Supply and Quality of Data
This section provides guidance on the management and curation of data to ensure that they meet Open Data best practices and the established standards of professional data communities. It is intended for individuals and organizations involved in the production of data, such as government ministries and statistical agencies, but data consumers who want to understand how public data are produced may also find this section useful.

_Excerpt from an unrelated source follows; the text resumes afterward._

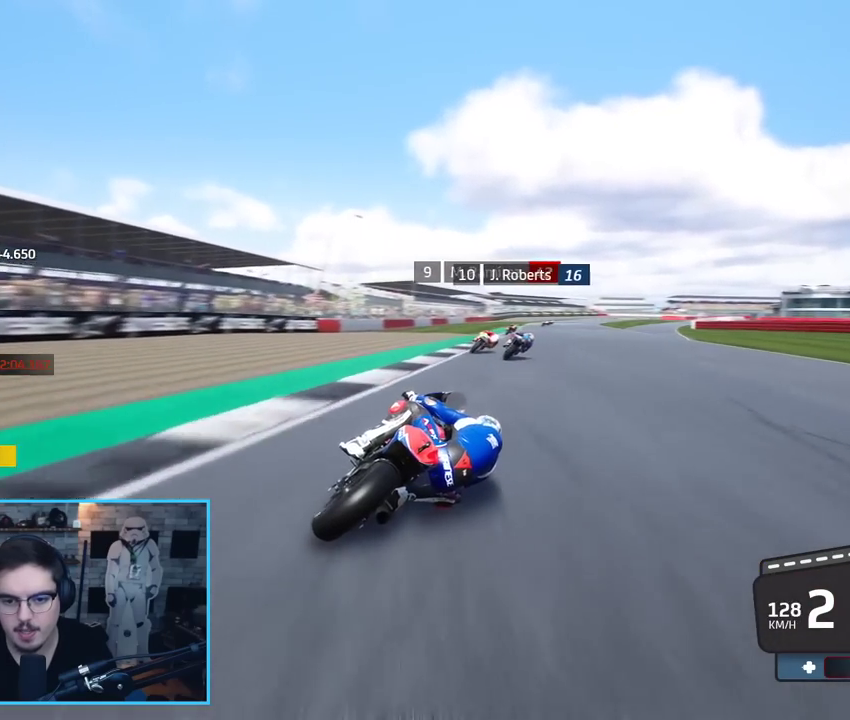
{"buttons": ["B", "R2"], "left_stick": "up-right", "right_stick": "center", "events": [[400, "B", "down"]]}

While “quality” can be an ambiguous concept, what quality means in the context of data has been well defined for some time. EuroStat’s definition of quality in statistics provides a set of six quality dimensions that originally defined statistical data, but can also be applied to many other types of data:
|Relevance||The degree to which statistics meet current and potential users’ needs|
|Accuracy and Reliability||The degree to which data are free of errors arising from various factors; in the context of statistics, accuracy means the closeness of the estimated value to that of the true (unknown) value in the population|
|Timeliness and Punctuality||How soon the data are published relative to what they measure, and how closely data updates adhere to the intended publication schedule|
|Accessibility and Clarity||The ease with which users can access the data and the degree to which they are explained through metadata|
|Comparability||The degree to which data can be compared across time, regions or other domains|
|Coherence||The degree to which data comport to recognized definitions and methodologies|
A similar set of dimensions, published in the Project Open Data document, can be used to understand quality, specifically in the context of Open Data:
|Public||The degree to which government data are treated with a presumption that favors openness to the extent permitted by law and subject to privacy, confidentiality, security or other valid restrictions|
|Accessible||The degree to which Open Data are made available in convenient, modifiable and open formats that can be retrieved, downloaded, indexed and searched|
|Described||How fully Open Data are described so that consumers of the data have sufficient information to understand their strengths, weaknesses, analytical limitations and security requirements and how to process them|
|Reusable||Whether Open Data are made available under an open license that places no restrictions on their use|
|Complete||Whether Open Data are published in primary forms (i.e., as collected at the source), with the finest possible level of granularity that is practicable and permitted by law and other requirements|
|Timely||How soon Open Data are made available so as to preserve their value|
|Managed Post-Release||Whether a point of contact is designated to assist with data use and respond to complaints about adherence to these Open Data requirements|
While the principles of quality previously described generally apply to all data types, the standards and details by which data are produced and evaluated vary according to each data type. The following sections summarize the standards relevant to each data type.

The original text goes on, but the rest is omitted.